◆ AIM OF THE EXERCISE ◆
Please reproduce the entries from their start through the line with "3: (379, 120)", substituting "detected" for "visible" and changing nothing else.

──────── PROVIDED DATA ────────

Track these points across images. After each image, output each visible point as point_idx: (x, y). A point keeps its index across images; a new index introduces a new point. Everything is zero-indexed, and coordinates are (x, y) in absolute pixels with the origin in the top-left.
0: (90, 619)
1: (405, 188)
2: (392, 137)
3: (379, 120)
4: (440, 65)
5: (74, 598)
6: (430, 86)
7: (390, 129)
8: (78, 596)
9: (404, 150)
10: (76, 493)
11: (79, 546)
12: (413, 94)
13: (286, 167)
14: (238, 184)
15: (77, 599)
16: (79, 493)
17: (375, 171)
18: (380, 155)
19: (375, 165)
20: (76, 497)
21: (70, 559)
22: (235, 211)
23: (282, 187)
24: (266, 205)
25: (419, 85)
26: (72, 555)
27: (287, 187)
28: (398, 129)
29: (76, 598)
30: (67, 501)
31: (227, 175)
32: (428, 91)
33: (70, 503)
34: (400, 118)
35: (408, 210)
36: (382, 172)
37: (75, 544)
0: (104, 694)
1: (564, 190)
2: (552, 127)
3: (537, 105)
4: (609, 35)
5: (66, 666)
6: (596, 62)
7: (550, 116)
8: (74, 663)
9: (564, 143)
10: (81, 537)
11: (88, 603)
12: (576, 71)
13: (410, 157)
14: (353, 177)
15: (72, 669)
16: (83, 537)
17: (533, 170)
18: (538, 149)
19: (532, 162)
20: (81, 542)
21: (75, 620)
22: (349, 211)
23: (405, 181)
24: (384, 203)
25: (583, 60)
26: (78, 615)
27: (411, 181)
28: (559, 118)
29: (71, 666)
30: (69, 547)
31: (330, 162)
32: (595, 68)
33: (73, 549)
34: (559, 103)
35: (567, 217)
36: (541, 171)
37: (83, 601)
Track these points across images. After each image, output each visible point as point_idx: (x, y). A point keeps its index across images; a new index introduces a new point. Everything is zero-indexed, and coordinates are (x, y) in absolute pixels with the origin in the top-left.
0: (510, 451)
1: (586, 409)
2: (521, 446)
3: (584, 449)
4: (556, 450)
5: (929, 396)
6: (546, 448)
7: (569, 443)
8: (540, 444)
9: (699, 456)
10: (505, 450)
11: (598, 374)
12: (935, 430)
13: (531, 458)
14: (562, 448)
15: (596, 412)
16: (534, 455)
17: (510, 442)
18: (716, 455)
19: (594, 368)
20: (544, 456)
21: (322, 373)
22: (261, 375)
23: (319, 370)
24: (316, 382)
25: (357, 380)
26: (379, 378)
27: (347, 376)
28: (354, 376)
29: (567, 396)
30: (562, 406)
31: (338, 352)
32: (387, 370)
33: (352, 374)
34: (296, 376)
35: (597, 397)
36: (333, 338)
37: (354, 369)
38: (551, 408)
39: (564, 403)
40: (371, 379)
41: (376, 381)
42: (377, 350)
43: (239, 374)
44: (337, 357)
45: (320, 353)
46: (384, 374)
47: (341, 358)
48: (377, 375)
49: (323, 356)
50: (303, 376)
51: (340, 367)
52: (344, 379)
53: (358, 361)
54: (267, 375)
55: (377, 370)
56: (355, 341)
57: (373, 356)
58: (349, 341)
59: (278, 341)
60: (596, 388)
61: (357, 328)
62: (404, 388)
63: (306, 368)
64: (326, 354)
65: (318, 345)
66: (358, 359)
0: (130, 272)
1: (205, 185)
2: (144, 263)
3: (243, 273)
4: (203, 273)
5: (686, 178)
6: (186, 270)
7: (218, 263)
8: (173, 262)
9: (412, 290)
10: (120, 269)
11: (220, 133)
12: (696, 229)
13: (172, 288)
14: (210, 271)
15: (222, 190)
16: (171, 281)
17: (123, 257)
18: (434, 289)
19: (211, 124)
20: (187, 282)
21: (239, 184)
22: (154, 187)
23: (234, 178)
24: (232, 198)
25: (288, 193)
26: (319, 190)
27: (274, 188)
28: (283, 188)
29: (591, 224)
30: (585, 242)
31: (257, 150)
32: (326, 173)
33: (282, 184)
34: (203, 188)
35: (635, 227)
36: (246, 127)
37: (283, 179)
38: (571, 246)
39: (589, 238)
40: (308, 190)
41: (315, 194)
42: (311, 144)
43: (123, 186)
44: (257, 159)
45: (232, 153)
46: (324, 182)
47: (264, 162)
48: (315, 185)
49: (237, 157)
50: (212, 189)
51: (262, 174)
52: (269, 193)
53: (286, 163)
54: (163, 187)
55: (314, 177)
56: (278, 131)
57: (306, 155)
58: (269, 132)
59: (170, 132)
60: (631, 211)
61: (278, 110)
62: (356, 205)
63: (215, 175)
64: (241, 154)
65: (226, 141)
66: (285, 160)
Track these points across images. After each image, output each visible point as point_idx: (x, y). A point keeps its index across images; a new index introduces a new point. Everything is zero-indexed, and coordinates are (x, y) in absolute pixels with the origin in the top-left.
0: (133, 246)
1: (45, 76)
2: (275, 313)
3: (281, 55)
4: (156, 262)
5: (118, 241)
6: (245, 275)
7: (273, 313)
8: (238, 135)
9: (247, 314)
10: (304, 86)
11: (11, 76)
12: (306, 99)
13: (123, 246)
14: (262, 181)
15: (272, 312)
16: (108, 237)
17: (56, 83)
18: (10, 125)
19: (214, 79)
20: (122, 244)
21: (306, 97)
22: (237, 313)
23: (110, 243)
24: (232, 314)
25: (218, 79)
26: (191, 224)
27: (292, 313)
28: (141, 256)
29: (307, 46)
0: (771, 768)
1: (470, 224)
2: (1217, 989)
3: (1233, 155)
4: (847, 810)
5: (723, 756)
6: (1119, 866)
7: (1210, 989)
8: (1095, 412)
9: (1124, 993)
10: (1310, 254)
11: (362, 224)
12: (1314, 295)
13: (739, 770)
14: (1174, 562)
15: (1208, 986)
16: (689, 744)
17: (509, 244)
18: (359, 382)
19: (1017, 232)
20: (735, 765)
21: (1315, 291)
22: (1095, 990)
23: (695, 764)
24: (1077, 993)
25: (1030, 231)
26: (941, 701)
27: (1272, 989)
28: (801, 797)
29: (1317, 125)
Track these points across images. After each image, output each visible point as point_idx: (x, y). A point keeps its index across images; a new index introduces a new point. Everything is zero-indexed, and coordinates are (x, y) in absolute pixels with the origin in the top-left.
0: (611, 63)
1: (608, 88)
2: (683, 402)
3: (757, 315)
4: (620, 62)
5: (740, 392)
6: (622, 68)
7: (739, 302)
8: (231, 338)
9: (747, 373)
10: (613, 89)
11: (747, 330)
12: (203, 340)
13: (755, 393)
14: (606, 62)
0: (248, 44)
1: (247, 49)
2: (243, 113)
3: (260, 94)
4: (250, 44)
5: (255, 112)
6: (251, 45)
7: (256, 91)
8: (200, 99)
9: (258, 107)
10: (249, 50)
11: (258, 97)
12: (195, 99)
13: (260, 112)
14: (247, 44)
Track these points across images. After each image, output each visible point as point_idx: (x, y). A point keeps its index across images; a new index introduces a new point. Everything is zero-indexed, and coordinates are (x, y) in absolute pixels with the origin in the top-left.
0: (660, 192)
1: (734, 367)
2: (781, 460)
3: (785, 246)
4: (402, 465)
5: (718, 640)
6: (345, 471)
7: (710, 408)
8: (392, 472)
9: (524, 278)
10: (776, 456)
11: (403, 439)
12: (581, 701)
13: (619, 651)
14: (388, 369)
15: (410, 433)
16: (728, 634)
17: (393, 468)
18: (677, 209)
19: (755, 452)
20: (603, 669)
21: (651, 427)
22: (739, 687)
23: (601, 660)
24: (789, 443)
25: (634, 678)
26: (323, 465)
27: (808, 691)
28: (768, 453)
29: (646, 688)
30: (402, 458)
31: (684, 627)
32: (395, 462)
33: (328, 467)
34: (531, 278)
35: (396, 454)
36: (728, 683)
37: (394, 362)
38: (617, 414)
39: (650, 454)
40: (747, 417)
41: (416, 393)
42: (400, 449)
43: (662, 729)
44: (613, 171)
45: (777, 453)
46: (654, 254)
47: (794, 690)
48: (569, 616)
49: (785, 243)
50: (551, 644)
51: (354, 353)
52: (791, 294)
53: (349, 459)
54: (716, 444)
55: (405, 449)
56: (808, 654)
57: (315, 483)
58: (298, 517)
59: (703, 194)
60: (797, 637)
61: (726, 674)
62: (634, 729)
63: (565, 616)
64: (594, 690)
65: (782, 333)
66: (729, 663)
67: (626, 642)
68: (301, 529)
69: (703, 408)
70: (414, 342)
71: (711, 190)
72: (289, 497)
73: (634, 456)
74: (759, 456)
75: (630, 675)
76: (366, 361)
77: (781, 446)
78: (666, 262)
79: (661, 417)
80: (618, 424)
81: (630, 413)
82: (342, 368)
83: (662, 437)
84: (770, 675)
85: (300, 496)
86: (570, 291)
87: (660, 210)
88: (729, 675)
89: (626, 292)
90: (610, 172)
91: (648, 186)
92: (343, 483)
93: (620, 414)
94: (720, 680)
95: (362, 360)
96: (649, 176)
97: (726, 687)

────────

◆ EXERCISE RESULT ◆
Track these points across images. After each image, output each detected point as point_idx: (x, y). A point keeps its index across images; a new index introduces a new point. Everything is zero-indexed, and coordinates are (x, y) in absolute pixels with the origin in the top-left.
0: (90, 619)
1: (405, 188)
2: (392, 137)
3: (379, 120)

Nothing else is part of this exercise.